Both not-for-profit organisations (NPOs) and for-profit social enterprises (FPEs) may participate, although the fundraising mechanisms and registration requirements differ for each type of entity. 

Understanding who can raise funds on the Social Stock Exchange and the criteria involved helps organisations determine whether they are eligible to participate in this emerging funding ecosystem. 

Key Takeaways  

  • The Social Stock Exchange is a dedicated segment of stock exchanges for social enterprises.
  • Both NPOs and for-profit enterprises can participate under the SSE framework.
  • NPOs must register with SSE before raising funds.
  • For-profit enterprises can raise capital through equity or debt instruments.
  • Organisations must demonstrate measurable social impact to qualify. 

What is the Social Stock Exchange (SSE)?  

The Social Stock Exchange is a separate segment within existing stock exchanges designed to support organisations that create measurable social impact. It functions as a platform connecting social enterprises with investors, donors and philanthropic institutions. 

Through SSE, organisations engaged in social welfare activities can access funding while providing transparent disclosures on their social impact and operations. The framework is regulated to ensure accountability and improve confidence among contributors who support social initiatives. 

Also Read About: How Many Stock Markets Are There in India? 

What is a Not-for-Profit Organisation (NPO) Under SSE?  

Within the SSE framework, a not-for-profit organisation refers to an entity that qualifies as a social enterprise and operates primarily for charitable or social purposes. 

Examples of eligible NPO structures include: 

  • Charitable trusts registered under the Indian Trusts Act, 1882 
  • Charitable trusts registered under applicable state public trust laws 
  • Trusts registered under the Registration Act, 1908, where applicable 
  • Societies registered under the Societies Registration Act, 1860 or relevant state laws 
  • Companies incorporated under Section 8 of the Companies Act, 2013, including companies registered under Section 25 of the Companies Act, 1956" 

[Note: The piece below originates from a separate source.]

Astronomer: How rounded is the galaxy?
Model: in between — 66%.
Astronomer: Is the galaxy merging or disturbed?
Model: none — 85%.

NPOs must register with the Social Stock Exchange before they can raise funds through this platform. To qualify for registration, they must generally have existed for at least 3 years, have annual spending of at least ₹50 lakh, and have received annual funding of at least ₹10 lakh. 

What is a For-Profit Social Enterprise (FPE)?  

A for-profit social enterprise refers to an organisation that operates as a commercial entity while delivering measurable social impact. 

Entities that can qualify as FPEs include: 

  • Companies incorporated under the Companies Act, 2013, operating for profit (excluding Section 8 companies)
  • Body corporates functioning with a profit motive 

Unlike NPOs, for-profit enterprises do not necessarily need to register with the SSE before listing securities. However, they must meet the criteria required to be recognised as social enterprises. 

Not-for-Profit Organisations (NPOs) vs For-Profit Social Enterprises (FPEs)  

Feature  NPO (Not-for-Profit Organisation)  FPE (For-Profit Social Enterprise) 
Nature of Entity  Operates primarily for charitable or social purposes.  Operates as a commercial entity with a profit motive while creating social impact. 
Typical Structures  Charitable trusts, societies, Section 8 companies, or other recognised non-profit entities.  Companies incorporated under the Companies Act, 2013 (excluding Section 8 companies) or other profit-oriented body corporates. 
Profit Motive  Does not operate for profit; surplus funds are used for social activities.  Generates profits while also delivering measurable social outcomes. 
SSE Registration Requirement  Mandatory registration with the Social Stock Exchange before raising funds.  Registration with the SSE is mandatory for NPOs seeking to raise funds. For-profit social enterprises must comply with the applicable eligibility, disclosure and listing requirements prescribed under the SSE framework. 
Purpose on SSE  Raise funds or donations for social initiatives and disclose social impact regularly.  Raise capital through market instruments while pursuing socially impactful business activities. 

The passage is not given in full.